- Press Release
- Dec 1, 2022
Winning team of ESA’s Mars-focused data mining contest
ESA’s first data-mining competition has been won by a team from Slovenia. Contestants were challenged to predict the future status of ESA’s Mars Express spacecraft from past operating data. The results may help to extend the life of the mission, which has been orbiting Mars for 12 years.
After a close-run contest, the winner is a seven-strong team from the Department of Knowledge Technologies of the Jožef Stefan Institute in Ljubljana, Slovenia.
Their prize is an expenses-paid visit to ESA’s control centre in Darmstadt, Germany, to meet Mars Express flight controllers as well as the centre’s Advanced Mission Concepts Section, who helped to prepare this ‘open data’ contest.
“In our day-to-day work we typically analyse data connected to various real-world topics such as medicine, ecology or finance,” explains the institute’s Bernard Ženko.
“This competition gave us a chance to apply our methods to a new and interesting topic: spacecraft operations. None of us had any direct experience of this field, just knowledge of the underlying physics involved.
“Working to deadlines is nothing new for us, but here we could see from the website leader board how much effort the competing teams were putting in. By the end we were staying at the office until 3 am – there was quite a lot of adrenaline involved.”
Their team name was ‘MMME8’ – standing simply for ‘Monday morning meeting’, plus their institute department number. They made use of a computer cluster with 1728 processing units to come up with their prediction.
“A total of 40 teams from all across Europe and the world took part, a mixture of universities and research institutes, companies and individual ‘citizen scientists’,” comments Dario Izzo, scientific coordinator of ESA’s Advanced Concepts Team (ACT), overseeing the competition.

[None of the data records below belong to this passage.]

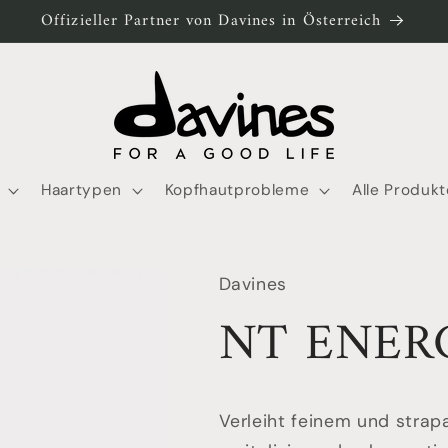
Offizieller Partner von Davines in Österreich
Haartypen
Kopfhautprobleme
Alle Produkt
Davines
NT ENERG
Verleiht feinem und strap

“Contestants received three martian years of Mars Express telemetry, focused on the performance of its thermal subsystem. By applying data mining and machine learning techniques to these many gigabytes of data their task was to derive hidden patterns or trends as the basis of predicting its parameters during the year to follow.”

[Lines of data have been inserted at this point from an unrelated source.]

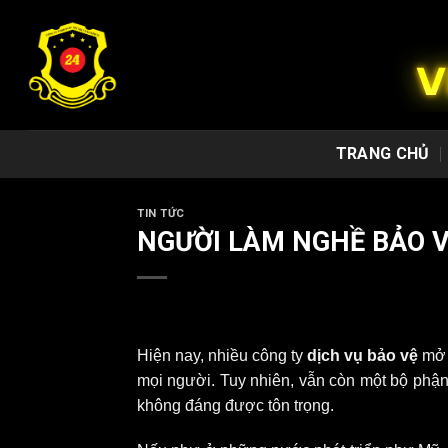
Chuyển
đến
nội
dung
TRANG CHỦ
TIN TỨC
NGƯỜI LÀM NGHỀ BẢO 
Hiện nay, nhiều công ty
dịch vụ bảo vệ
mở 
mọi người. Tuy nhiên, vẫn còn một bộ phận l
không đáng được tôn trọng.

In the vacuum of space, temperatures can vary by hundreds of degrees, depending on illumination. Mars Express uses heaters and coolers to maintain safe working temperatures throughout the demanding martian year. Whenever its orbit around Mars blocks the Sun, thermal power is provided by batteries – but their performance has degraded over time, reducing the overall power available.
So an ability to forecast the mission’s future thermal power needs more accurately should help to maximise its scientific potential. This will be particularly important once joint observations with ESA’s newly arriving ExoMars orbiter become possible.
This was the inaugural competition hosted at the ACT’s Kelvins website, named after the temperature unit of measurement – with the idea that competitors should aim to reach the lowest possible error, as close as possible to absolute zero.
“Our follow-on computation competition is now live,” adds Dario. “The challenge here is to devise a robust algorithm for startrackers employed for spacecraft navigation, to defy radiation spikes or temperature anomalies to determine their position in space as swiftly as possible.”
Leopold Summerer, heading the Advanced Concepts Team says: “Competitions of this kind are here to stay at ESA. They are excellent ways of getting the wider non-space community engaged with us, to exchange knowledge and expertise.
“Together with other tools such as prizes and grand challenges they complement our traditional interactions, bringing in a wider range of partners in our continued work to inspire, inform and innovate.”